Sea Scallop Salad tossed with citrus vinaigrette

Tip:  Change things up and grill the scallops.  Substitute fresh orange slices for the mango.  Yum!

Sea Scallop Salad with Citrus Vinaigrette

Yield: 4 servings

Prep Time: 25 minutes

Cook Time: 2 to 3 minutes



  • 1/4 cup fresh orange juice
  • 1 small shallot, finely chopped
  • 2 teaspoons freshly grated ginger
  • 1 medium lime, juiced
  • 2 tablespoons freshly squeezed lemon juice
  • 3 tablespoons olive oil
  • salt and freshly ground black pepper to taste


  • 20 large sea scallops
  • 2 tablespoons extra-virgin olive oil
  • salt and freshly ground black pepper to taste
  • 4 large handfuls frisée or mixed baby salad greens
  • 2 medium mangoes, peeled and chopped
  • 5 whole green onions, trimmed and thinly sliced diagonally
  • 1/2 cup slivered almonds, toasted
  1. Prepare vinaigrette: Combine orange juice, shallot, ginger, lime juice, and lemon juice in a small bowl and mix well. Let stand for 10 to 15 minutes. Strain the juice mixture into a bowl, discarding the solids. Whisk the olive oil, salt and pepper into the juice mixture until blended.
  2. Prepare salad: Rinse scallops and pat dry.
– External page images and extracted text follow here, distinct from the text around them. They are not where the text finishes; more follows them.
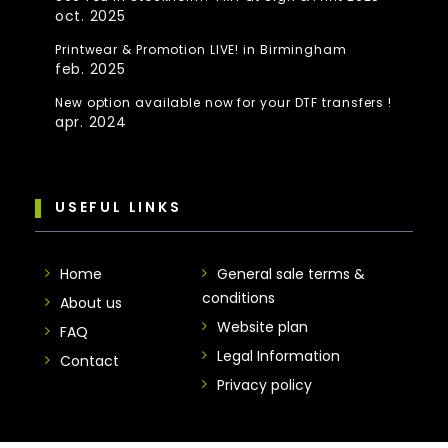
oct. 2025
Printwear & Promotion LIVE! in Birmingham
feb. 2025
New option available now for your DTF transfers !
apr. 2024
USEFUL LINKS
Home
General sale terms &
conditions
About us
Website plan
FAQ
Legal Information
Contact
Privacy policy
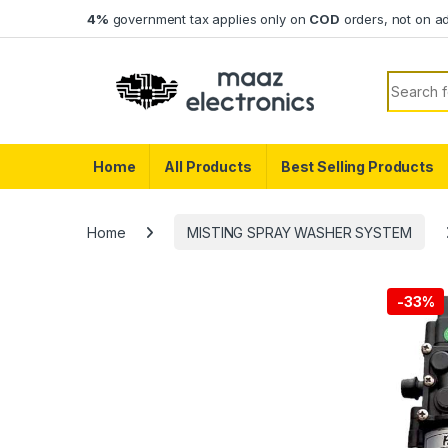
Skip to navigation
Skip to content
4%
government tax applies only on
COD
orders, not on a
Search f
Home
All Products
Best Selling Products
Home
MISTING SPRAY WASHER SYSTEM
-
33%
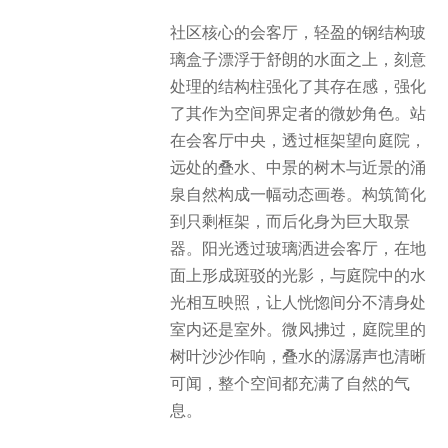
社区核心的会客厅，轻盈的钢结构玻
璃盒子漂浮于舒朗的水面之上，刻意
处理的结构柱强化了其存在感，强化
了其作为空间界定者的微妙角色。站
在会客厅中央，透过框架望向庭院，
远处的叠水、中景的树木与近景的涌
泉自然构成一幅动态画卷。构筑简化
到只剩框架，而后化身为巨大取景
器。阳光透过玻璃洒进会客厅，在地
面上形成斑驳的光影，与庭院中的水
光相互映照，让人恍惚间分不清身处
室内还是室外。微风拂过，庭院里的
树叶沙沙作响，叠水的潺潺声也清晰
可闻，整个空间都充满了自然的气
息。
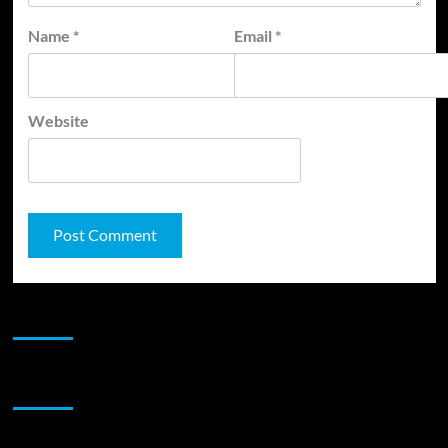
Name
*
Email
*
Website
JAMSPHERE RADIO PLAYER
Sponsor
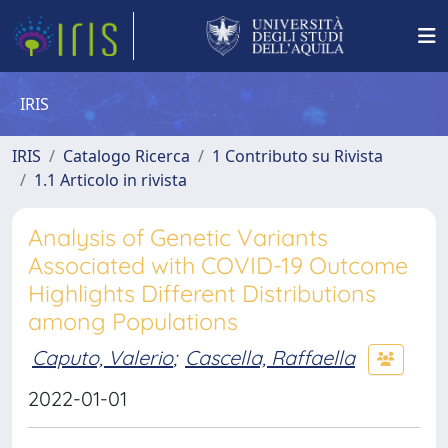
IRIS
IRIS
Catalogo Ricerca
1 Contributo su Rivista
1.1 Articolo in rivista
Analysis of Genetic Variants
Associated with COVID-19 Outcome
Highlights Different Distributions
among Populations
Caputo, Valerio
;
Cascella, Raffaella
2022-01-01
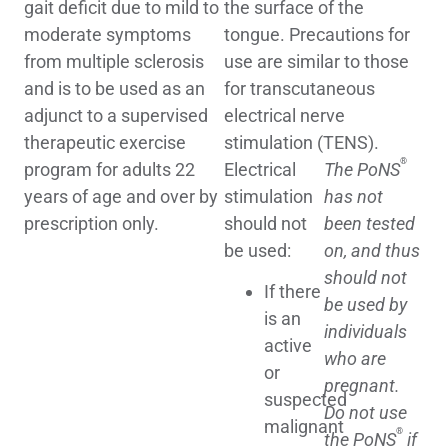
gait deficit due to mild to
the surface of the
moderate symptoms
tongue. Precautions for
from multiple sclerosis
use are similar to those
and is to be used as an
for transcutaneous
adjunct to a supervised
electrical nerve
therapeutic exercise
stimulation (TENS).
®
program for adults 22
Electrical
The PoNS
years of age and over by
stimulation
has not
prescription only.
should not
been tested
be used:
on, and thus
should not
If there
be used by
is an
individuals
active
who are
or
pregnant.
suspected
Do not use
malignant
®
the PoNS
if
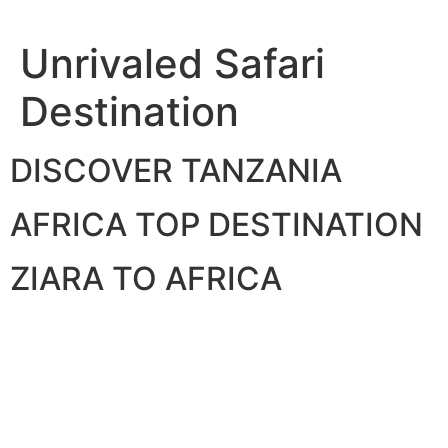
Skip
to
Unrivaled Safari
content
Destination
DISCOVER TANZANIA
AFRICA TOP DESTINATION
ZIARA TO AFRICA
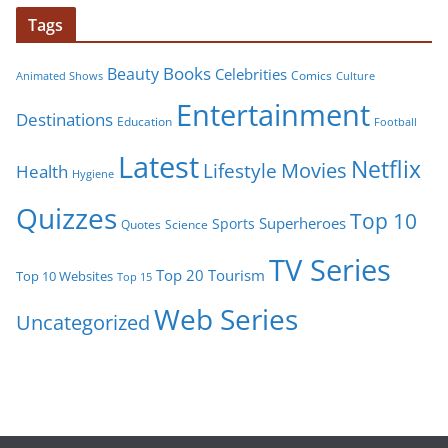
Tags
Books
Beauty
Celebrities
Comics
Animated Shows
Culture
Entertainment
Destinations
Education
Football
Latest
Netflix
Movies
Lifestyle
Health
Hygiene
Quizzes
Top 10
Superheroes
Sports
Quotes
Science
TV Series
Tourism
Top 20
Top 10 Websites
Top 15
Web Series
Uncategorized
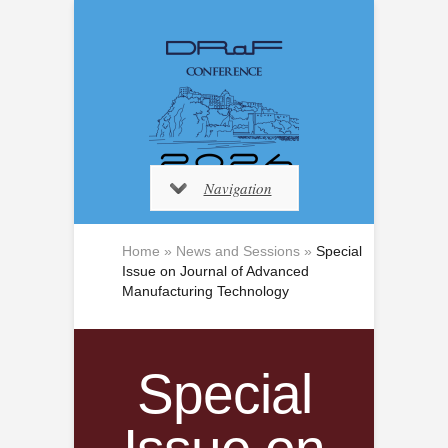
Navigation
Home
»
News and Sessions
»
Special
Issue on Journal of Advanced
Manufacturing Technology
Special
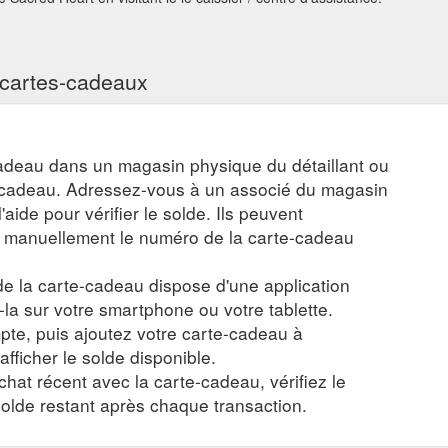
s cartes-cadeaux
adeau dans un magasin physique du détaillant ou
e-cadeau. Adressez-vous à un associé du magasin
aide pour vérifier le solde. Ils peuvent
r manuellement le numéro de la carte-cadeau
 de la carte-cadeau dispose d'une application
z-la sur votre smartphone ou votre tablette.
te, puis ajoutez votre carte-cadeau à
 afficher le solde disponible.
chat récent avec la carte-cadeau, vérifiez le
 solde restant après chaque transaction.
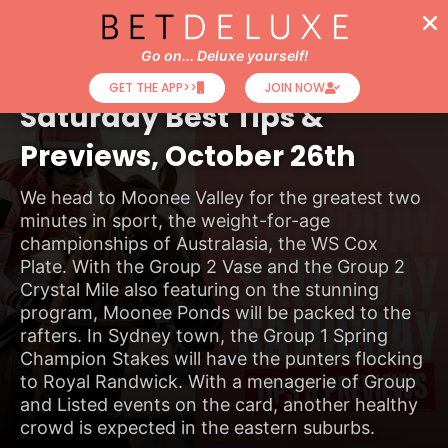
Go on... Deluxe yourself!
Horse Racing Tips
GET THE APP>>
JOIN NOW
Saturday Best Tips &
Previews, October 26th
We head to Moonee Valley for the greatest two
minutes in sport, the weight-for-age
championships of Australasia, the WS Cox
Plate. With the Group 2 Vase and the Group 2
Crystal Mile also featuring on the stunning
program, Moonee Ponds will be packed to the
rafters. In Sydney town, the Group 1 Spring
Champion Stakes will have the punters flocking
to Royal Randwick. With a menagerie of Group
and Listed events on the card, another healthy
crowd is expected in the eastern suburbs.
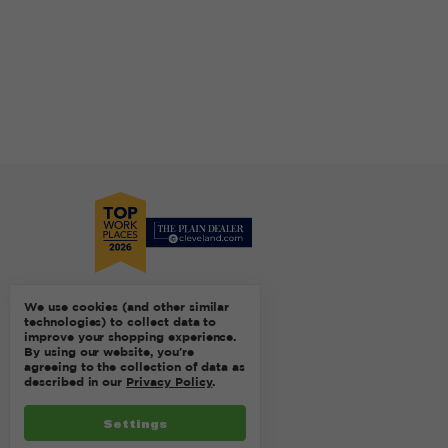
We use cookies (and other similar
technologies) to collect data to
improve your shopping experience.
By using our website, you're
agreeing to the collection of data as
described in our
Privacy Policy
.
Settings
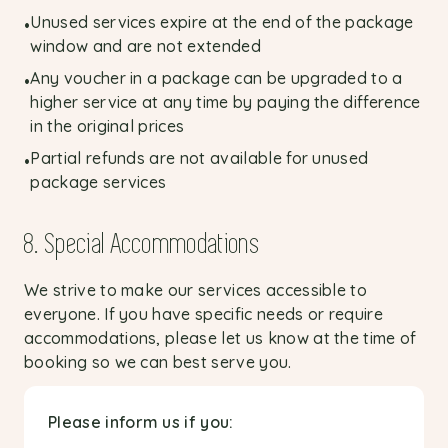
Unused services expire at the end of the package
•
window and are not extended
Any voucher in a package can be upgraded to a
•
higher service at any time by paying the difference
in the original prices
Partial refunds are not available for unused
•
package services
8. Special Accommodations
We strive to make our services accessible to
everyone. If you have specific needs or require
accommodations, please let us know at the time of
booking so we can best serve you.
Please inform us if you:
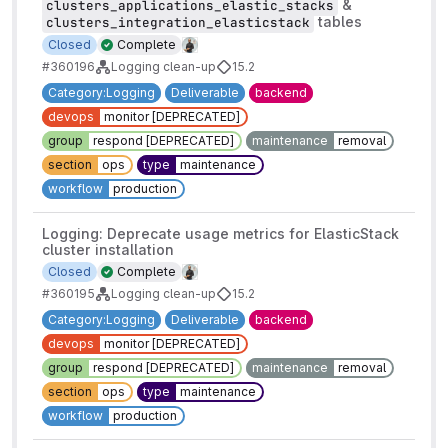
&
clusters_applications_elastic_stacks
tables
clusters_integration_elasticstack
Closed
Complete
#360196
Logging clean-up
15.2
Category:Logging
Deliverable
backend
devops
monitor [DEPRECATED]
group
respond [DEPRECATED]
maintenance
removal
section
ops
type
maintenance
workflow
production
Logging: Deprecate usage metrics for ElasticStack
cluster installation
Closed
Complete
#360195
Logging clean-up
15.2
Category:Logging
Deliverable
backend
devops
monitor [DEPRECATED]
group
respond [DEPRECATED]
maintenance
removal
section
ops
type
maintenance
workflow
production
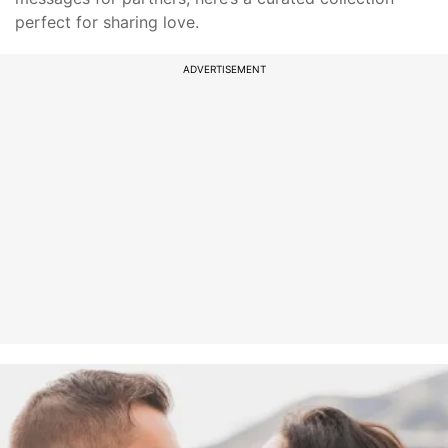
perfect for sharing love.
ADVERTISEMENT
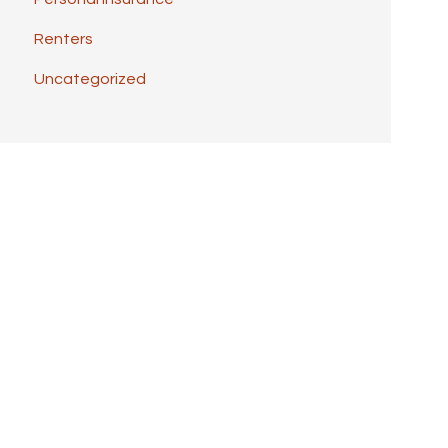
Renters
Uncategorized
Remove the "feet" (the small muscle sometimes found on the side of the scallop) and discard. Heat the olive oil in a large nonstick sauté pan until almost smoking. Add the scallops to the hot oil and sprinkle with salt and pepper. Cook for 1 minute and then gently turn each one over.  Cook 1 minute longer or until translucent in the center. Remove from the heat.
  3. Toss the frisée, mangoes, scallions and almonds with the desired amount of vinaigrette in a salad bowl. Divide the frisée mixture evenly among 4 plates. Top each serving with 5 scallops and serve immediately with the remaining vinaigrette.